[AVAILABLE RECORDS]
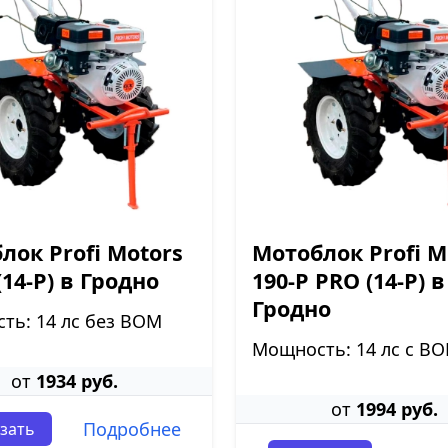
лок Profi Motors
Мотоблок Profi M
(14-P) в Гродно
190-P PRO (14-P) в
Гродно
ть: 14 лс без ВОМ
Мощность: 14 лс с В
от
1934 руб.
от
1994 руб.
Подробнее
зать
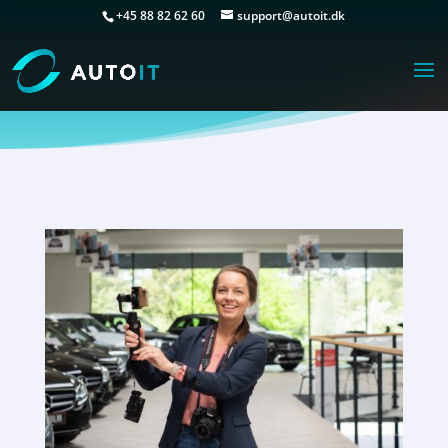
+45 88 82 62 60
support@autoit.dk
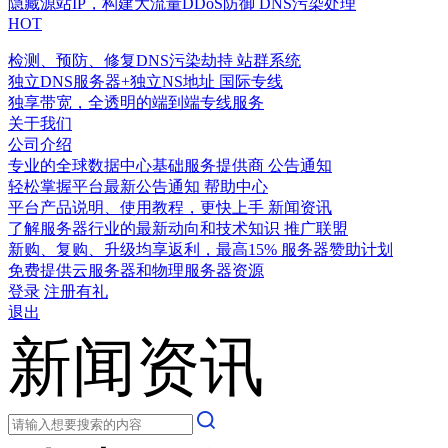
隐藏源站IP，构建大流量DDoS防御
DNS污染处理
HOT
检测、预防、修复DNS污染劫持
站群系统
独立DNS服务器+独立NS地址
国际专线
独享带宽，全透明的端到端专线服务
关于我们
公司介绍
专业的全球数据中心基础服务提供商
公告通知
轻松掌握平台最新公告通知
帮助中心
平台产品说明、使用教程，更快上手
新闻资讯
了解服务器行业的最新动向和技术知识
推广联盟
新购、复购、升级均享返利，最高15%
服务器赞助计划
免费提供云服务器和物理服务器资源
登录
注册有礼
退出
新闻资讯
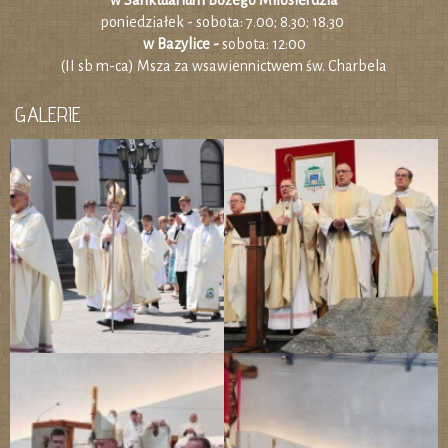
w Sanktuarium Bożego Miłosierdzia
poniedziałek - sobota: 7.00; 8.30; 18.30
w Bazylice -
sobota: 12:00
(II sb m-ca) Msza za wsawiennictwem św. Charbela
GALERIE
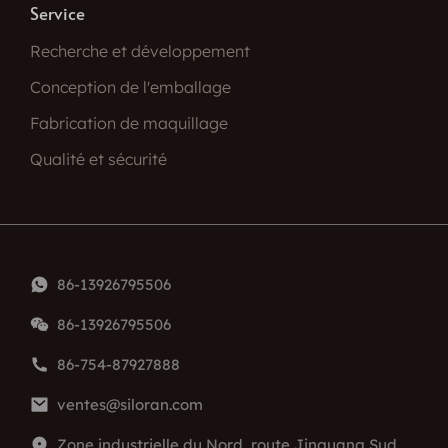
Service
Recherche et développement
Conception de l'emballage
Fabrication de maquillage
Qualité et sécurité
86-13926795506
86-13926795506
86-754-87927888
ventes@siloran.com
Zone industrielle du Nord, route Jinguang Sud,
[/AVAILABLE RECORDS]
[AVAILABLE RECORDS]
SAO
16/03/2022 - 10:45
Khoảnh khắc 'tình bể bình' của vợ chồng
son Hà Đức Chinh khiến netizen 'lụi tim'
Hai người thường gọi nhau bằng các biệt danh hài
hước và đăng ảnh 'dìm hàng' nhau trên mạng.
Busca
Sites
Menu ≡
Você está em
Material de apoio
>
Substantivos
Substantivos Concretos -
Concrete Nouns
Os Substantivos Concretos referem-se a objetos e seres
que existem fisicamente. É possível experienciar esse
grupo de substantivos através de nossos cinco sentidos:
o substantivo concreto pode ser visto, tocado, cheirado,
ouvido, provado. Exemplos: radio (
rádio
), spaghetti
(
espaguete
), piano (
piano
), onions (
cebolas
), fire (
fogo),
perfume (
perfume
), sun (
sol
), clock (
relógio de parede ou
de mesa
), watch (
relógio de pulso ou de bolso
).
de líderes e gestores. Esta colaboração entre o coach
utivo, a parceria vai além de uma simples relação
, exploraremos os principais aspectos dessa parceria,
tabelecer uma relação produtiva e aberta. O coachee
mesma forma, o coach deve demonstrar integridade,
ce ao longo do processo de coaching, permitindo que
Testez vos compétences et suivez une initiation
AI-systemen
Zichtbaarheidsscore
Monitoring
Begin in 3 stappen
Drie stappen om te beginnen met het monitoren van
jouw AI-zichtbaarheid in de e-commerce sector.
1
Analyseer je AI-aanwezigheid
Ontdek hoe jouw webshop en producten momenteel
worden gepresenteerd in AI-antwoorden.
[/AVAILABLE RECORDS]
**REQUIRED ACTION**: What's needed is an exact copy of the lines above from the one with "190-P PRO (14-P) в" through the one with "Zone industrielle du", both included; the pictures stay out.

**FINISHED TASK**:
190-P PRO (14-P) в
Гродно
ть: 14 лс без ВОМ
Мощность: 14 лс с В
от
1934 руб.
от
1994 руб.
Подробнее
зать
+45 88 82 62 60
support@autoit.dk
隐藏源站IP，构建大流量DDoS防御
DNS污染处理
HOT
检测、预防、修复DNS污染劫持
站群系统
独立DNS服务器+独立NS地址
国际专线
独享带宽，全透明的端到端专线服务
关于我们
公司介绍
专业的全球数据中心基础服务提供商
公告通知
轻松掌握平台最新公告通知
帮助中心
平台产品说明、使用教程，更快上手
新闻资讯
了解服务器行业的最新动向和技术知识
推广联盟
新购、复购、升级均享返利，最高15%
服务器赞助计划
免费提供云服务器和物理服务器资源
登录
注册有礼
退出
新闻资讯
w Sanktuarium Bożego Miłosierdzia
poniedziałek - sobota: 7.00; 8.30; 18.30
w Bazylice -
sobota: 12:00
(II sb m-ca) Msza za wsawiennictwem św. Charbela
GALERIE
Service
Recherche et développement
Conception de l'emballage
Fabrication de maquillage
Qualité et sécurité
86-13926795506
86-13926795506
86-754-87927888
ventes@siloran.com
Zone industrielle du Nord, route Jinguang Sud,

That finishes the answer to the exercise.